- Texto para análise:
CARTA DO CANADÁ
por Fernanda Leitão
Recentemente, o secretário de estado das Comunidades, António Braga, confirmou publicamente que o ensino da língua portuguesa no estrangeiro deixa de ser tutelado pelo Ministério da Educação e passa a sê-lo pelo Ministério dos Negócios Estrangeiros, através do Instituto Camões. Esta decisão governamental, sem a consulta ampla e prévia que se impunha, pela importância do assunto e porque Portugal vive em democracia (embora às vezes não pareça), torna legítimas as muitas dúvidas que inundam as comunidades emigrantes, as perguntas que gostariam de ver respondidas para que o seu cepticismo não se torne irreparável, causticadas que estão de serem, apenas e só, fornecedoras de divisas e de votos. Penso que é tempo de abrirmos, também em público, a gaveta das dúvidas.
O ensino da língua portuguesa no estrangeiro tem duas vertentes claramente separadas: o ensino aos filhos dos emigrantes portugueses (com o ouvido habituado à língua portuguesa em casa e aprendendo as primeiras letras no país de acolhimento)e o ensino aos cidadãos estrangeiros que pretendem conhecer a língua de Camões (por vocação académica, por gosto cultural, por necessidades profissionais, etc). Neste último caso, compreende-se que a dependência seja do Insituto Camões, teoricamente dirigido ao ensino universitário e às demandas culturais dos cidadãos dos outros países. Mas, no que respeita ao ensino do português básico, para crianças de ascendência lusa, é óbvio que tudo devia ser tutelado pelo Ministério da Educação, porque é este ministério quem emprega os professores, treinados para o serem, ao passo que o Instituto Camões se limita a mandar leitores de português para universidades estrangeiras, geralmente jovens licenciados por universidades portuguesas, que não raro são criticados nos jornais estudantis).
Aqui, e no que toca ao terreno que conheço, o Canadá, perfilam-se de imediato algumas dúvidas. O Instituto Camões paga os honorários dos leitores, admitidos por concursos (muito comentados com azedume por se considerarem balcões de amiguismo, cunhas e compadrio). Os leitores exercem as suas funções no departamento de línguas internacionais ou em departamentos onde a língua portuguesa vive o quotidiano com a língua espanhola). É o caso da Universidade de Toronto, a funcionar há mais de 50 anos e que nunca formou um único aluno em português para poder exercer a profissão em condições, acrescendo que dali têm saído muitos alunos com um português a nivelar-se pelo bem pobre, o que incomoda quem ouve membros do xadrez político canadiano a exprimirem-se quando se dirigem a portugueses, e que por certo incomoda também quem assim fala e faz tão triste figura. As universidades cobram propinas aos alunos que frequentam as classes de português. Temos, pois, que universidades canadianas, graças ao Instituto Camões, dispõem de leitores pagos por Portugal e ainda recebem as propinas dos estudantes que pretendem aprender a nossa língua. É um bom negócio. Mas tem permitido mais: que, em determinados concursos, “apareça” a instrutora de língua portuguesa, contratada e paga pela Universidade de Toronto, portanto completamente alheia ao aparelho estadual português, para manifestar se gosta ou não do candidato ou da candidata. Há casos, há testemunhos. Quanto aos leitores, aqui no terreno, são vigiados, com açaime e trela curta, pela mesma instrutora, que não permite autonomias nem opiniões divergentes. Marcação tão cerrada que, exceptuando poucos casos de pessoas acomodadas à bandalheira, os não acomodados sofreram perseguições e vexames de toda a ordem. Houve mesmo uma leitora que caíu numa depressão tal que teve de regressar a Portugal para se poder tratar.

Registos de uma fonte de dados

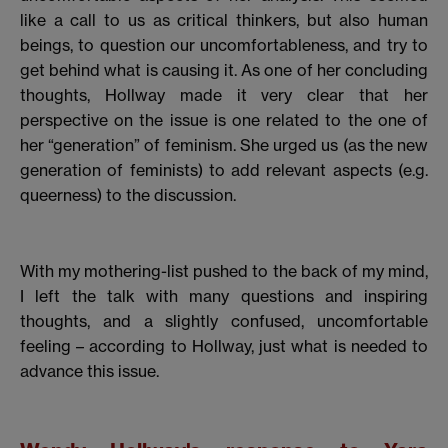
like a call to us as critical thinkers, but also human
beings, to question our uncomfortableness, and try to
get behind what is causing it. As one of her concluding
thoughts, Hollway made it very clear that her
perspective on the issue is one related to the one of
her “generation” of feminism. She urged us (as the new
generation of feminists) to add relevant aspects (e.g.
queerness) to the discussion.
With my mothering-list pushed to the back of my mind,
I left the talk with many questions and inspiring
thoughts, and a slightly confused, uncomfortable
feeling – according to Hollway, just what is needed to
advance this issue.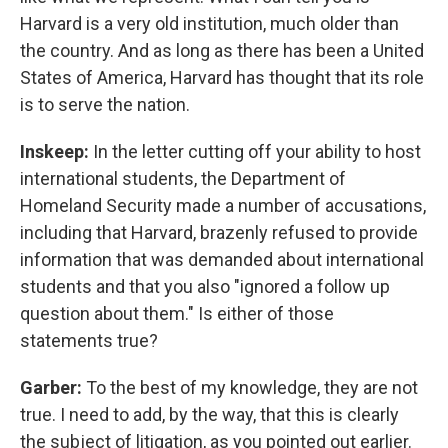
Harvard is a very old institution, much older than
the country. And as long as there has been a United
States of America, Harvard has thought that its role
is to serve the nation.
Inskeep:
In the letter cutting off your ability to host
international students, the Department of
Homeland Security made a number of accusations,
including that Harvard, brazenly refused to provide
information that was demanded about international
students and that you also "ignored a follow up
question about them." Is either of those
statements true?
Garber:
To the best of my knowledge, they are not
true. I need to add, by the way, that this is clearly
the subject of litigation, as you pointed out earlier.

- Questões e tarefas:
1. Segundo a carta sobre o ensino do português no estrangeiro, que ministério passa a tutelar esse ensino?
2. Prossiga a carta sobre o ensino do português no estrangeiro a partir da última frase apresentada.

- Respostas por número:
1. O Ministério dos Negócios Estrangeiros, através do Instituto Camões.

2.
No que ao ensino a crianças de famílias lusas, ainda no que ao Canadá se refere, nunca Portugal enviou para estas paragens professores pagos e contratados, como mandou para a Europa. O ensino é ministrado por escolas particulares e, também, por escolas canadianas ao abrigo do Heritage Program (um dos meios de afirmação do multiculturalismo). Este último divide-se em dois sectores: o Ensino Público e o Ensino Católico. Num e noutro dão aulas de português, muito poucas semanalmente, portugueses que se sentem habilitados para o fazer, o que nem sempre significa que o estejam. Houve, no Ensino Católico, uns directores portugueses que deixaram fama no modo como recrutavam professores, tal era o primarismo utilizado, e esse ensino passou por maus bocados porque sempre é verdade que não se podem enganar todos durante todo o tempo. Neste terreno, que é pago pelo Canadá, a única acção que Portugal pode tomar (deve tomar), em termos de diálogo construtivo com as autoridades escolares canadianas, é a abordagem feita pelo coordenador ou pelos diplomatas em representação do estado português. É de justiça apontar que, neste campo, muito tem feito a actual coordenadora, que é uma pessoa conhecida e respeitada no lado canadiano.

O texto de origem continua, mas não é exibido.